◆ **REQUIREMENTS**
Rewrite the lines of all the entries below as a Markdown table with two columns, Number and Text. Give each line its own numbered row and leave out blank lines.

◆ **RECORDED INFORMATION**
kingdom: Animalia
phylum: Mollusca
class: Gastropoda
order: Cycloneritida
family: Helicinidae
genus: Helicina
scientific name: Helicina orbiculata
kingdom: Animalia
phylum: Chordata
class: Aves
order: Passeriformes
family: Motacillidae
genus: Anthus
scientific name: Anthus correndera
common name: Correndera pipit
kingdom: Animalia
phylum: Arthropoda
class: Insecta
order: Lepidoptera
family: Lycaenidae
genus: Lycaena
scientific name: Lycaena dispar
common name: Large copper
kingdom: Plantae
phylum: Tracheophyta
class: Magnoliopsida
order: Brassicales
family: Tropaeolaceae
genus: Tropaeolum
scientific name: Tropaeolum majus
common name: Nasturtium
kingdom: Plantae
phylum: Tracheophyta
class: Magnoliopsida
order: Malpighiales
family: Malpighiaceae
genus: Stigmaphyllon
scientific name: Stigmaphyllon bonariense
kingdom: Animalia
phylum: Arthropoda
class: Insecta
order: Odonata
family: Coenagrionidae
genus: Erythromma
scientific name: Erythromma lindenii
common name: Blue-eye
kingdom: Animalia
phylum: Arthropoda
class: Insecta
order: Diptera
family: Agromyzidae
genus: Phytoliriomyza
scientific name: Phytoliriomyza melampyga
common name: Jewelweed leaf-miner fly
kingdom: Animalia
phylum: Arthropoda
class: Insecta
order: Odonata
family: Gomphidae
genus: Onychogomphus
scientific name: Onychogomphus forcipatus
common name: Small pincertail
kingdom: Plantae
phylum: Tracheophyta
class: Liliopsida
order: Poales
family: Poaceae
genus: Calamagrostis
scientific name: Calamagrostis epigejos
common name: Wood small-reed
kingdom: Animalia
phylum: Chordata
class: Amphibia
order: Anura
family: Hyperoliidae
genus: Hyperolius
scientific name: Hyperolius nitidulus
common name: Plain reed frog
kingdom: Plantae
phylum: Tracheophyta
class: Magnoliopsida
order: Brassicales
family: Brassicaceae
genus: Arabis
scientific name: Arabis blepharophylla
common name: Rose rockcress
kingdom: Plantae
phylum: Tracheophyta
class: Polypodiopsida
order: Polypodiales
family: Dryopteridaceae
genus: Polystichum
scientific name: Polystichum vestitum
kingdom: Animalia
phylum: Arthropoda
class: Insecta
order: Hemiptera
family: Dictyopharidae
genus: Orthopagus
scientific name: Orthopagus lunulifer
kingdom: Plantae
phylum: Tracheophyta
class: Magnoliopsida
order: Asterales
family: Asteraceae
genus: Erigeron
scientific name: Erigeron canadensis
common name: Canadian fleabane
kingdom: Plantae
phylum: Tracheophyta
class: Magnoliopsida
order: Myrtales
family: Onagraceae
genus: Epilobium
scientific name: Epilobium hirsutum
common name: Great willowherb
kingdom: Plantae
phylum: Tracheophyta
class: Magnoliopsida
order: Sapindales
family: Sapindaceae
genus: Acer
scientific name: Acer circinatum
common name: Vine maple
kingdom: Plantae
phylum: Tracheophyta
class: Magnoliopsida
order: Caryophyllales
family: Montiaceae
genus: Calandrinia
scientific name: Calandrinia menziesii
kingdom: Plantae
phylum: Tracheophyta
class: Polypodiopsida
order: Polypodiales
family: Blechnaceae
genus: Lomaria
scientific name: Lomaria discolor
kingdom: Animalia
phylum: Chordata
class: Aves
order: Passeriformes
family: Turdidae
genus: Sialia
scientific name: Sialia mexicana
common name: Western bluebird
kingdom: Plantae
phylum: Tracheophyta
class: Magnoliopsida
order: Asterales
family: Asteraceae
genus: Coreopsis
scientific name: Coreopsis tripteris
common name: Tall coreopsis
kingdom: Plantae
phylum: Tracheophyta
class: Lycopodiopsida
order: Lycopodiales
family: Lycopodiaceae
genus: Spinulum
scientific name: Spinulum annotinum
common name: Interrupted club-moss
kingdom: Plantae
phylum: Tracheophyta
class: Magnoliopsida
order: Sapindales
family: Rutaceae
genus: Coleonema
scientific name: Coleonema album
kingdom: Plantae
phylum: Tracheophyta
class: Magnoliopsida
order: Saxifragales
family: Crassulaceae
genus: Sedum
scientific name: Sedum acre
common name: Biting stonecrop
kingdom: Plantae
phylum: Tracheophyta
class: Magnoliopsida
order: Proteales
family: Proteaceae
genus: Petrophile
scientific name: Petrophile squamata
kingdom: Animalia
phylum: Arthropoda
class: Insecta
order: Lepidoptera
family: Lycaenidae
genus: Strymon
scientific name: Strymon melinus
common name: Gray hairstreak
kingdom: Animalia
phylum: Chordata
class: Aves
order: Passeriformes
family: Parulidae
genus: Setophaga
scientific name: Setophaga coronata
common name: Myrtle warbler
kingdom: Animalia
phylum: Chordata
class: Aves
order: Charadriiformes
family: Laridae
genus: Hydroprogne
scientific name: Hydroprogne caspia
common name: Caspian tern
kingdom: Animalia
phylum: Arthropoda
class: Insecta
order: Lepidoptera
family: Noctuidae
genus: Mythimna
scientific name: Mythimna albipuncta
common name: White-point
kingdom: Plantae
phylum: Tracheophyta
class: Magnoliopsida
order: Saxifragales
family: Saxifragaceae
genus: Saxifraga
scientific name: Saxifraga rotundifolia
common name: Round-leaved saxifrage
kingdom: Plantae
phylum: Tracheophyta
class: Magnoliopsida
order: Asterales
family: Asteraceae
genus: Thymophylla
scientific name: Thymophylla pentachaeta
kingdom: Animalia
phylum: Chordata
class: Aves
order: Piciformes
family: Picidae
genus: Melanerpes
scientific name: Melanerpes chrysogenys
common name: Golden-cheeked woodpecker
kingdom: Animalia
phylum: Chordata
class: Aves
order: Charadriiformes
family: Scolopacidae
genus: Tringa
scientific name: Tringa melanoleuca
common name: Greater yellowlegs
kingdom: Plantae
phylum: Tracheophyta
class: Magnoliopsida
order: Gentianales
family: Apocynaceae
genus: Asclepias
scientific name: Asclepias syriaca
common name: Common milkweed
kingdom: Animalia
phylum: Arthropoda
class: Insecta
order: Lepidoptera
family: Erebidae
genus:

◆ **FULL RESPONSE**
| Number | Text |
|---|---|
| 1 | kingdom: Animalia |
| 2 | phylum: Mollusca |
| 3 | class: Gastropoda |
| 4 | order: Cycloneritida |
| 5 | family: Helicinidae |
| 6 | genus: Helicina |
| 7 | scientific name: Helicina orbiculata |
| 8 | kingdom: Animalia |
| 9 | phylum: Chordata |
| 10 | class: Aves |
| 11 | order: Passeriformes |
| 12 | family: Motacillidae |
| 13 | genus: Anthus |
| 14 | scientific name: Anthus correndera |
| 15 | common name: Correndera pipit |
| 16 | kingdom: Animalia |
| 17 | phylum: Arthropoda |
| 18 | class: Insecta |
| 19 | order: Lepidoptera |
| 20 | family: Lycaenidae |
| 21 | genus: Lycaena |
| 22 | scientific name: Lycaena dispar |
| 23 | common name: Large copper |
| 24 | kingdom: Plantae |
| 25 | phylum: Tracheophyta |
| 26 | class: Magnoliopsida |
| 27 | order: Brassicales |
| 28 | family: Tropaeolaceae |
| 29 | genus: Tropaeolum |
| 30 | scientific name: Tropaeolum majus |
| 31 | common name: Nasturtium |
| 32 | kingdom: Plantae |
| 33 | phylum: Tracheophyta |
| 34 | class: Magnoliopsida |
| 35 | order: Malpighiales |
| 36 | family: Malpighiaceae |
| 37 | genus: Stigmaphyllon |
| 38 | scientific name: Stigmaphyllon bonariense |
| 39 | kingdom: Animalia |
| 40 | phylum: Arthropoda |
| 41 | class: Insecta |
| 42 | order: Odonata |
| 43 | family: Coenagrionidae |
| 44 | genus: Erythromma |
| 45 | scientific name: Erythromma lindenii |
| 46 | common name: Blue-eye |
| 47 | kingdom: Animalia |
| 48 | phylum: Arthropoda |
| 49 | class: Insecta |
| 50 | order: Diptera |
| 51 | family: Agromyzidae |
| 52 | genus: Phytoliriomyza |
| 53 | scientific name: Phytoliriomyza melampyga |
| 54 | common name: Jewelweed leaf-miner fly |
| 55 | kingdom: Animalia |
| 56 | phylum: Arthropoda |
| 57 | class: Insecta |
| 58 | order: Odonata |
| 59 | family: Gomphidae |
| 60 | genus: Onychogomphus |
| 61 | scientific name: Onychogomphus forcipatus |
| 62 | common name: Small pincertail |
| 63 | kingdom: Plantae |
| 64 | phylum: Tracheophyta |
| 65 | class: Liliopsida |
| 66 | order: Poales |
| 67 | family: Poaceae |
| 68 | genus: Calamagrostis |
| 69 | scientific name: Calamagrostis epigejos |
| 70 | common name: Wood small-reed |
| 71 | kingdom: Animalia |
| 72 | phylum: Chordata |
| 73 | class: Amphibia |
| 74 | order: Anura |
| 75 | family: Hyperoliidae |
| 76 | genus: Hyperolius |
| 77 | scientific name: Hyperolius nitidulus |
| 78 | common name: Plain reed frog |
| 79 | kingdom: Plantae |
| 80 | phylum: Tracheophyta |
| 81 | class: Magnoliopsida |
| 82 | order: Brassicales |
| 83 | family: Brassicaceae |
| 84 | genus: Arabis |
| 85 | scientific name: Arabis blepharophylla |
| 86 | common name: Rose rockcress |
| 87 | kingdom: Plantae |
| 88 | phylum: Tracheophyta |
| 89 | class: Polypodiopsida |
| 90 | order: Polypodiales |
| 91 | family: Dryopteridaceae |
| 92 | genus: Polystichum |
| 93 | scientific name: Polystichum vestitum |
| 94 | kingdom: Animalia |
| 95 | phylum: Arthropoda |
| 96 | class: Insecta |
| 97 | order: Hemiptera |
| 98 | family: Dictyopharidae |
| 99 | genus: Orthopagus |
| 100 | scientific name: Orthopagus lunulifer |
| 101 | kingdom: Plantae |
| 102 | phylum: Tracheophyta |
| 103 | class: Magnoliopsida |
| 104 | order: Asterales |
| 105 | family: Asteraceae |
| 106 | genus: Erigeron |
| 107 | scientific name: Erigeron canadensis |
| 108 | common name: Canadian fleabane |
| 109 | kingdom: Plantae |
| 110 | phylum: Tracheophyta |
| 111 | class: Magnoliopsida |
| 112 | order: Myrtales |
| 113 | family: Onagraceae |
| 114 | genus: Epilobium |
| 115 | scientific name: Epilobium hirsutum |
| 116 | common name: Great willowherb |
| 117 | kingdom: Plantae |
| 118 | phylum: Tracheophyta |
| 119 | class: Magnoliopsida |
| 120 | order: Sapindales |
| 121 | family: Sapindaceae |
| 122 | genus: Acer |
| 123 | scientific name: Acer circinatum |
| 124 | common name: Vine maple |
| 125 | kingdom: Plantae |
| 126 | phylum: Tracheophyta |
| 127 | class: Magnoliopsida |
| 128 | order: Caryophyllales |
| 129 | family: Montiaceae |
| 130 | genus: Calandrinia |
| 131 | scientific name: Calandrinia menziesii |
| 132 | kingdom: Plantae |
| 133 | phylum: Tracheophyta |
| 134 | class: Polypodiopsida |
| 135 | order: Polypodiales |
| 136 | family: Blechnaceae |
| 137 | genus: Lomaria |
| 138 | scientific name: Lomaria discolor |
| 139 | kingdom: Animalia |
| 140 | phylum: Chordata |
| 141 | class: Aves |
| 142 | order: Passeriformes |
| 143 | family: Turdidae |
| 144 | genus: Sialia |
| 145 | scientific name: Sialia mexicana |
| 146 | common name: Western bluebird |
| 147 | kingdom: Plantae |
| 148 | phylum: Tracheophyta |
| 149 | class: Magnoliopsida |
| 150 | order: Asterales |
| 151 | family: Asteraceae |
| 152 | genus: Coreopsis |
| 153 | scientific name: Coreopsis tripteris |
| 154 | common name: Tall coreopsis |
| 155 | kingdom: Plantae |
| 156 | phylum: Tracheophyta |
| 157 | class: Lycopodiopsida |
| 158 | order: Lycopodiales |
| 159 | family: Lycopodiaceae |
| 160 | genus: Spinulum |
| 161 | scientific name: Spinulum annotinum |
| 162 | common name: Interrupted club-moss |
| 163 | kingdom: Plantae |
| 164 | phylum: Tracheophyta |
| 165 | class: Magnoliopsida |
| 166 | order: Sapindales |
| 167 | family: Rutaceae |
| 168 | genus: Coleonema |
| 169 | scientific name: Coleonema album |
| 170 | kingdom: Plantae |
| 171 | phylum: Tracheophyta |
| 172 | class: Magnoliopsida |
| 173 | order: Saxifragales |
| 174 | family: Crassulaceae |
| 175 | genus: Sedum |
| 176 | scientific name: Sedum acre |
| 177 | common name: Biting stonecrop |
| 178 | kingdom: Plantae |
| 179 | phylum: Tracheophyta |
| 180 | class: Magnoliopsida |
| 181 | order: Proteales |
| 182 | family: Proteaceae |
| 183 | genus: Petrophile |
| 184 | scientific name: Petrophile squamata |
| 185 | kingdom: Animalia |
| 186 | phylum: Arthropoda |
| 187 | class: Insecta |
| 188 | order: Lepidoptera |
| 189 | family: Lycaenidae |
| 190 | genus: Strymon |
| 191 | scientific name: Strymon melinus |
| 192 | common name: Gray hairstreak |
| 193 | kingdom: Animalia |
| 194 | phylum: Chordata |
| 195 | class: Aves |
| 196 | order: Passeriformes |
| 197 | family: Parulidae |
| 198 | genus: Setophaga |
| 199 | scientific name: Setophaga coronata |
| 200 | common name: Myrtle warbler |
| 201 | kingdom: Animalia |
| 202 | phylum: Chordata |
| 203 | class: Aves |
| 204 | order: Charadriiformes |
| 205 | family: Laridae |
| 206 | genus: Hydroprogne |
| 207 | scientific name: Hydroprogne caspia |
| 208 | common name: Caspian tern |
| 209 | kingdom: Animalia |
| 210 | phylum: Arthropoda |
| 211 | class: Insecta |
| 212 | order: Lepidoptera |
| 213 | family: Noctuidae |
| 214 | genus: Mythimna |
| 215 | scientific name: Mythimna albipuncta |
| 216 | common name: White-point |
| 217 | kingdom: Plantae |
| 218 | phylum: Tracheophyta |
| 219 | class: Magnoliopsida |
| 220 | order: Saxifragales |
| 221 | family: Saxifragaceae |
| 222 | genus: Saxifraga |
| 223 | scientific name: Saxifraga rotundifolia |
| 224 | common name: Round-leaved saxifrage |
| 225 | kingdom: Plantae |
| 226 | phylum: Tracheophyta |
| 227 | class: Magnoliopsida |
| 228 | order: Asterales |
| 229 | family: Asteraceae |
| 230 | genus: Thymophylla |
| 231 | scientific name: Thymophylla pentachaeta |
| 232 | kingdom: Animalia |
| 233 | phylum: Chordata |
| 234 | class: Aves |
| 235 | order: Piciformes |
| 236 | family: Picidae |
| 237 | genus: Melanerpes |
| 238 | scientific name: Melanerpes chrysogenys |
| 239 | common name: Golden-cheeked woodpecker |
| 240 | kingdom: Animalia |
| 241 | phylum: Chordata |
| 242 | class: Aves |
| 243 | order: Charadriiformes |
| 244 | family: Scolopacidae |
| 245 | genus: Tringa |
| 246 | scientific name: Tringa melanoleuca |
| 247 | common name: Greater yellowlegs |
| 248 | kingdom: Plantae |
| 249 | phylum: Tracheophyta |
| 250 | class: Magnoliopsida |
| 251 | order: Gentianales |
| 252 | family: Apocynaceae |
| 253 | genus: Asclepias |
| 254 | scientific name: Asclepias syriaca |
| 255 | common name: Common milkweed |
| 256 | kingdom: Animalia |
| 257 | phylum: Arthropoda |
| 258 | class: Insecta |
| 259 | order: Lepidoptera |
| 260 | family: Erebidae |
| 261 | genus: |